子供が産まれる現場に立ち会うのは、産婦人科医の仕事です。けれども、小児科医も次の子を産むべきかどうか相談を受けることがあります。私は「ことばの相談室」に通ってくる「障害」のある子のお母さんから、次の子が「障害」を持つ可能性について、時々、尋ねられます。原因がはっきりしない場合が多く、たいてい「そんなこと、分かりませんよ。妹や弟ができたらうれしいでしょう。ぜひ産んでください」と答えるのですが、もし遺伝するものであれば、その確率を伝えます。
最近では出生前検査が行われ、妊娠中に胎児が病気を持っているかどうか診断するようになりました。また、「障害児」の親に限らず、妊娠したらだれでも出生前検査を受けるように勧める動きが、各地で活発です。
産婦人科の外来では、超音波検査、羊水検査、絨毛(じゅうもう)検査、トリプルマーカーテストなどが行われています。病気が発見されても、治療方法があれば妊娠を継続することになるのでしょうが、ほとんどの場合は、中絶を選択しています。
先日の新聞報道では、日本産婦人科学会は「着床前診断」にゴーサインを出しました。体外受精をした受精卵の遺伝情報を検査し、病気を持っている受精卵は捨てて、持っていない卵だけを子宮に入れて着床させます。生命の選別が行われるのです。

**********

■ 課題 1: 出生前検査についての文章によると、日本産婦人科学会がゴーサインを出したのは何ですか。
■ 課題 2: 出生前検査についての文章を、最後の文の後から書き続けてください。
この後の一覧は使わなくてかまいません。

■ 掲載一覧:

**********

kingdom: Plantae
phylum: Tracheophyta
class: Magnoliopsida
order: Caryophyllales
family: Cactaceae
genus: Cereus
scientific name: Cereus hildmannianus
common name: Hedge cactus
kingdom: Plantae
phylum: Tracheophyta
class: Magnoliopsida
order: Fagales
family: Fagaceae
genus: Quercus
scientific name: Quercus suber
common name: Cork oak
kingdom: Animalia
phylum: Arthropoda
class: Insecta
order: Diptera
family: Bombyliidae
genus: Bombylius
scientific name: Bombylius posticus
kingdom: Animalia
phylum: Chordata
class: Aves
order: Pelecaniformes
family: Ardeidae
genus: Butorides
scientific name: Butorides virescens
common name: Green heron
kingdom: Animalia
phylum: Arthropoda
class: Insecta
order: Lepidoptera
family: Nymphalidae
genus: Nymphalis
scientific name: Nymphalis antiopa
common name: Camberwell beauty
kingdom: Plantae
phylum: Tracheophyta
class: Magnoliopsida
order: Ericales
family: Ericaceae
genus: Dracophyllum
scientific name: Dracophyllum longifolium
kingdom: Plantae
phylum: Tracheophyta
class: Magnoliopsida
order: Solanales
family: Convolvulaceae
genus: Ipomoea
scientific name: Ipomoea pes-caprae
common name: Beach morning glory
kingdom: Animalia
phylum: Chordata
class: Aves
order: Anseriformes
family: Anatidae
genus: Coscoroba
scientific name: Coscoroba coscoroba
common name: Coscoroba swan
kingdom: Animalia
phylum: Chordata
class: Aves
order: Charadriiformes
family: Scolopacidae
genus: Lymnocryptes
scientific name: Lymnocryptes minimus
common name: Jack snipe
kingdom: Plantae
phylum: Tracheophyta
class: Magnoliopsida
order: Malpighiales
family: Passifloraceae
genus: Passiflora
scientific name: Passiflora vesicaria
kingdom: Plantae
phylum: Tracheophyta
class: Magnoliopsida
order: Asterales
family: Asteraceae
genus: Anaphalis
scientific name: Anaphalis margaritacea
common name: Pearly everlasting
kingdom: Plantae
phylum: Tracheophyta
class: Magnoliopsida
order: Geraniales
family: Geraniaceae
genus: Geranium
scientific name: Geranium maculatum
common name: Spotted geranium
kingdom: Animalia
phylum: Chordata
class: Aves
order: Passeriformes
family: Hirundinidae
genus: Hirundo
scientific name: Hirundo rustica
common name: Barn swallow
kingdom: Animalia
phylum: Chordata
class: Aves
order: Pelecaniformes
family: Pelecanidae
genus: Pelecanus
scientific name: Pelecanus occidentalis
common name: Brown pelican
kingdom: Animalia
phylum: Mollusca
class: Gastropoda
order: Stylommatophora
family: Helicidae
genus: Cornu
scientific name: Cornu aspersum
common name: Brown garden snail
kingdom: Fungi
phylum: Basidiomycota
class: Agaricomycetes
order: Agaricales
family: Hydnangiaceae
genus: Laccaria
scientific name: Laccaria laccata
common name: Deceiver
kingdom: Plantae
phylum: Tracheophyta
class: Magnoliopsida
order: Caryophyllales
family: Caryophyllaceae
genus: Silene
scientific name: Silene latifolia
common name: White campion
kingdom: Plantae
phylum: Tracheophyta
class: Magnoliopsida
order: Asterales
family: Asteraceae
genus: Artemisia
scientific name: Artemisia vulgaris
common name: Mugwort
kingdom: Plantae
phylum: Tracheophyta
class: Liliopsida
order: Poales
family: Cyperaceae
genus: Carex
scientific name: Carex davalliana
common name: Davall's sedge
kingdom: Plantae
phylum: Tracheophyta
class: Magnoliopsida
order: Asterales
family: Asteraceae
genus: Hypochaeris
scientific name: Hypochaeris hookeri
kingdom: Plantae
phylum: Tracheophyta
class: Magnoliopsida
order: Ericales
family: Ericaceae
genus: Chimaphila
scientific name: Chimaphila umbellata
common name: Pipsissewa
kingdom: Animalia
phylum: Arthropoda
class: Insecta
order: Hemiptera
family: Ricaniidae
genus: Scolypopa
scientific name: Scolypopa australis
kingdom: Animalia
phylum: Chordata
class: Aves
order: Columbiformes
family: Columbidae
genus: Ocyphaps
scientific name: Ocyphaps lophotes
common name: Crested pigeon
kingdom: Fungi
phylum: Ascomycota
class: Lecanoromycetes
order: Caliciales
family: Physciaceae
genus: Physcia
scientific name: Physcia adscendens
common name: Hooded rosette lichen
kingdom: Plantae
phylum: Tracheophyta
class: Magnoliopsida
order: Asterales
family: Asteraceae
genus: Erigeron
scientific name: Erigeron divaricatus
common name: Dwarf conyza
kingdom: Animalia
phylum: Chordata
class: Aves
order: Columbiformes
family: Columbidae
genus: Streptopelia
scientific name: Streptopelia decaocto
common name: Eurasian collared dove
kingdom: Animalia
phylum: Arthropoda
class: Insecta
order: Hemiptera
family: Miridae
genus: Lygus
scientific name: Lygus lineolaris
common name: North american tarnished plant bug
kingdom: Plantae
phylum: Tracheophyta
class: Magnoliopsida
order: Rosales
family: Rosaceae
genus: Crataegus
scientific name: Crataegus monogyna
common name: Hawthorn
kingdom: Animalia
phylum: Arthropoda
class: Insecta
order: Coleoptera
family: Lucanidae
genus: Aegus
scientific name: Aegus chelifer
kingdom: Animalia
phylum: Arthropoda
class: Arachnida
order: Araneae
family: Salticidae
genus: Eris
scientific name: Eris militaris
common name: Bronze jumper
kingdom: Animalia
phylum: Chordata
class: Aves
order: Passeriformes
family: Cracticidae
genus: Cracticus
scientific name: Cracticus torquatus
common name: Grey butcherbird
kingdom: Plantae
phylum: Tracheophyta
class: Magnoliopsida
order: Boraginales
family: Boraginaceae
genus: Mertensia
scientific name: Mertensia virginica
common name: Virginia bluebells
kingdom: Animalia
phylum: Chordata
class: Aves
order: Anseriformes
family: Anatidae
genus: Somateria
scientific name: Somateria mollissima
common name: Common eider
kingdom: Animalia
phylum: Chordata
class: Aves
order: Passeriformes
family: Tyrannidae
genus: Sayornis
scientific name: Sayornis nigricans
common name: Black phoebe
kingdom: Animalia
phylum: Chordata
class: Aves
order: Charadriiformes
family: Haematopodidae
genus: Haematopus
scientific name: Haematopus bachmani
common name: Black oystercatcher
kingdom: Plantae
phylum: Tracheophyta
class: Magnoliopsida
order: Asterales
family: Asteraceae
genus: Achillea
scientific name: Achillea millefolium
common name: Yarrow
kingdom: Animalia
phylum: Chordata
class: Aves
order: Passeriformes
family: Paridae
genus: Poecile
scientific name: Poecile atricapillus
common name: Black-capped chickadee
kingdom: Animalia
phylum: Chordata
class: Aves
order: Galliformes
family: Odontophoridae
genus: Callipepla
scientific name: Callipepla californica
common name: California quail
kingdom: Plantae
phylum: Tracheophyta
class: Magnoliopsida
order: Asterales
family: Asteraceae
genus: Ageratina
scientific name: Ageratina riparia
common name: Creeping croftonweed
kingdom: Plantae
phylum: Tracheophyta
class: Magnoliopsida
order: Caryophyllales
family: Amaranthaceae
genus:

**********

■ 模範解答 1: 着床前診断です。

■ 模範解答 2:
この夏に「こども診療所」に通院している子供のお母さんたちにお願いして、「出生前検査」のアンケートを取りました。20才から70才まで、200人余りが回答を寄せてくれました。超音波検査は、多くの人が受けていましたが、羊水検査や絨毛検査、およびトリプルマーカーテストを受けたのは、延べ17人でした。これらの出生前検査は、思っていたほど、当たり前の検査にはなっていないようです。
子を産み、子育て中のお母さんたちは、自分の問題としてホットに考えてくれました。きっぱりと「障害を持つ子の中絶は障害者差別だと思います。ナチスと同じだと思います」と言い切る人。他方では、もし、自分が選択を迫られたら、産むべきか産まざるべきか、深く迷った回答もありました。家意識が強く、経済的に夫に頼っている中では、母親だけが産むと頑張っても、押し切られることもあるでしょう。
アンケートをきっかけに「自分の子が『障害』を持った子供たちと付き合う機会がなかったけど、どうしたらチャンスがつくれるだろうか」という相談もあり、さまざまな反響に頼もしさを感じています。